Ainda que a filósofa não o considere como um interlocutor, a avaliação crítica apressada que Butler apresenta sobre o conceito de ‘vida nua’ de Giorgio Agambem é outro ponto que necessitaria uma argumentação mais detalhada, bem como melhor fundamentada. Embora esteja de acordo com a filósofa de que não existe ‘vida nua’, que se produza fora dos limites da política e do político, e de que nenhuma de nós, expulsas do território das relações estaríamos reduzidas a simples ‘entidades’, parece haver certa confusão teórica quando Butler define o conceito de ‘vida nua’ como uma ontologização da precariedade.

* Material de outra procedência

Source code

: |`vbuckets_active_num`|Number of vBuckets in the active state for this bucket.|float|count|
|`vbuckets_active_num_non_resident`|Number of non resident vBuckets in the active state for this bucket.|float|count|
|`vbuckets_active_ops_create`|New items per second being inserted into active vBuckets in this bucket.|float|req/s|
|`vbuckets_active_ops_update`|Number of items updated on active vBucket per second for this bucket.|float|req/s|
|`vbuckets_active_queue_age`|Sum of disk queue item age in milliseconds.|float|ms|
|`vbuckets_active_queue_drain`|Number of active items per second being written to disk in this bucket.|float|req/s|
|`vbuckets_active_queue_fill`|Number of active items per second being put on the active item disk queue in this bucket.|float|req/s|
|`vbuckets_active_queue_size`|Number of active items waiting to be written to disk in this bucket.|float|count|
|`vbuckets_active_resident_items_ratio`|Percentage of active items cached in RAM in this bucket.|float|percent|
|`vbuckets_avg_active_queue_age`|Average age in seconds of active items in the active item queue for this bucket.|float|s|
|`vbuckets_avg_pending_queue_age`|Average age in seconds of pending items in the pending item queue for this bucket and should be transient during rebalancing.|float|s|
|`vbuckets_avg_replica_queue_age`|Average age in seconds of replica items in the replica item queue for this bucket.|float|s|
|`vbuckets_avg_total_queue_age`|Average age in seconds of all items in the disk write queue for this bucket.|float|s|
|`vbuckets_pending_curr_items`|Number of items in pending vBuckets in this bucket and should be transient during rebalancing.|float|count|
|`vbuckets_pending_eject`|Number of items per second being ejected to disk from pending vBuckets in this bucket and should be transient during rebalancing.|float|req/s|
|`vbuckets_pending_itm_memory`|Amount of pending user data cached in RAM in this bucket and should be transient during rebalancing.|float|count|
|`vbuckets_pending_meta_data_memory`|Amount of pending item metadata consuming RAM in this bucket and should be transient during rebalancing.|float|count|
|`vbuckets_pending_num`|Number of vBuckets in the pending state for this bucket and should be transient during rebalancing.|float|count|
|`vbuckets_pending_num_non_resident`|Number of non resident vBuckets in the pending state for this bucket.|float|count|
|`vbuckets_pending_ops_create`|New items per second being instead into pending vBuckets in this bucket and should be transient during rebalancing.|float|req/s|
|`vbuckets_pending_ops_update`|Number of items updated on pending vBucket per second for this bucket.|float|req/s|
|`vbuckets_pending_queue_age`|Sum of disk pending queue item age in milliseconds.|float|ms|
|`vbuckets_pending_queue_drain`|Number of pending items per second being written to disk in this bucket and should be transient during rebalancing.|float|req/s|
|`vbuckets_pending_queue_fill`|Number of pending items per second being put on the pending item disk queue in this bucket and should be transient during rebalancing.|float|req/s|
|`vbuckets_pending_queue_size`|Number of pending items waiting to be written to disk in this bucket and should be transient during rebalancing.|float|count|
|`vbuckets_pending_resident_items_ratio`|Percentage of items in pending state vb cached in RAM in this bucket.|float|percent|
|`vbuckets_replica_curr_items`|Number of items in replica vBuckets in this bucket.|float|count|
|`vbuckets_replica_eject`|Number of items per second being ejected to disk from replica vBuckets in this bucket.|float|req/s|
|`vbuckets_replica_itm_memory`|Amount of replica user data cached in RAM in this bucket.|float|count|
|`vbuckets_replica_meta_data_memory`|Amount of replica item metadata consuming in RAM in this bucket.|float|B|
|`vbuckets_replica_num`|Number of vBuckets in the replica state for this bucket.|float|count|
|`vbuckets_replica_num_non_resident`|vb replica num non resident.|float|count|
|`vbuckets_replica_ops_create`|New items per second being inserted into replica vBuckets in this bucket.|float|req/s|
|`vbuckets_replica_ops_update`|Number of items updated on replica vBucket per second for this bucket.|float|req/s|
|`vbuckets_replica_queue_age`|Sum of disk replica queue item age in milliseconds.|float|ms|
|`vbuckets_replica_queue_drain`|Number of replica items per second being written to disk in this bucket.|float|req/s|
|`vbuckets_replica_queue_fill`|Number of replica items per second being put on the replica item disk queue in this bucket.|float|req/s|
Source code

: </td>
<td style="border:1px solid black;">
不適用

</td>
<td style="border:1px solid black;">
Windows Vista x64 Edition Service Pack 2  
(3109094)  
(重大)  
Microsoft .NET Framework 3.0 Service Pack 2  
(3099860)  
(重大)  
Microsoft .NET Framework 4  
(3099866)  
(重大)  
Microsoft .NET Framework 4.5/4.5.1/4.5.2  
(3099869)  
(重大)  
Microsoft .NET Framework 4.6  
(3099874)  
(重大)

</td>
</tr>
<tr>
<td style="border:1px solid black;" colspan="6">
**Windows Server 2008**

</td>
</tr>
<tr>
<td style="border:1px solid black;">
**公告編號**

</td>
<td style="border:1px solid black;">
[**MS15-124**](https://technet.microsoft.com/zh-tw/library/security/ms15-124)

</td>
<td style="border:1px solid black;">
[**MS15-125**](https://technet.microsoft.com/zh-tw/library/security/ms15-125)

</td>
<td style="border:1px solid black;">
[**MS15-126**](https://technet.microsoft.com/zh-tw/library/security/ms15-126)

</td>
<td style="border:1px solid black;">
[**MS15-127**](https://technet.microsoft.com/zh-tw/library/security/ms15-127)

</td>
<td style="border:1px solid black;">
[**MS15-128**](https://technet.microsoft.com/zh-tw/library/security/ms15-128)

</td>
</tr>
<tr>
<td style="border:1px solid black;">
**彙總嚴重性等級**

Para finalizar, parece-me que uma das maiores contribuições de Butler, ao longo da última década tem sido pensar a co-habitação ética a partir de condições de precariedade. O capítulo 3, que traz uma reflexão detalhada dessa relação, é um dos mais abrangentes do livro. Ao abordar as consequências de nossas obrigações éticas com respeito a outras pessoas, aquelas com as quais mantemos relações de proximidade e aquelas que sequer conhecemos, a receptividade surge não só como pré-condição da ação mas como uma de suas características constitutivas. É nesse ponto que Butler, utilizando-se do referencial levisiano, volta a defender a interrelação entre todas as outras vidas e a nossa própria vida, o que implica, por conseguinte, uma certa perspectiva do ego que não esteja essencialmente estruturada por uma forma de comportamento –tu me solicitas e eu respondo–, mas que encontra na suscetibilidade e na vulnerabiliade de cada uma de nós, o seu sentido mais essencial, ativado antes mesmo de que eu própria possa responder à interpelação que me faz o rosto do/a outro/a, ou a capacidade de “receber o requerimento ético antes de reagir verdadeiramente a ele” (p.113), uma assertiva que pressupõe a responsabilidade ética como sensibilidade ética e como interpelação à ação política.
Referências bibliográficas
Butler, J. (2003). Problemas de gênero: feminismo e subversão da identidade. Editora Record.
Butler, J. (2009). Vida precaria: el poder del duelo y la violencia. Buenos Aires: Paidós.
Butler, J. (2010). Marcos de guerra: las vidas lloradas. Barcelona: Paidós.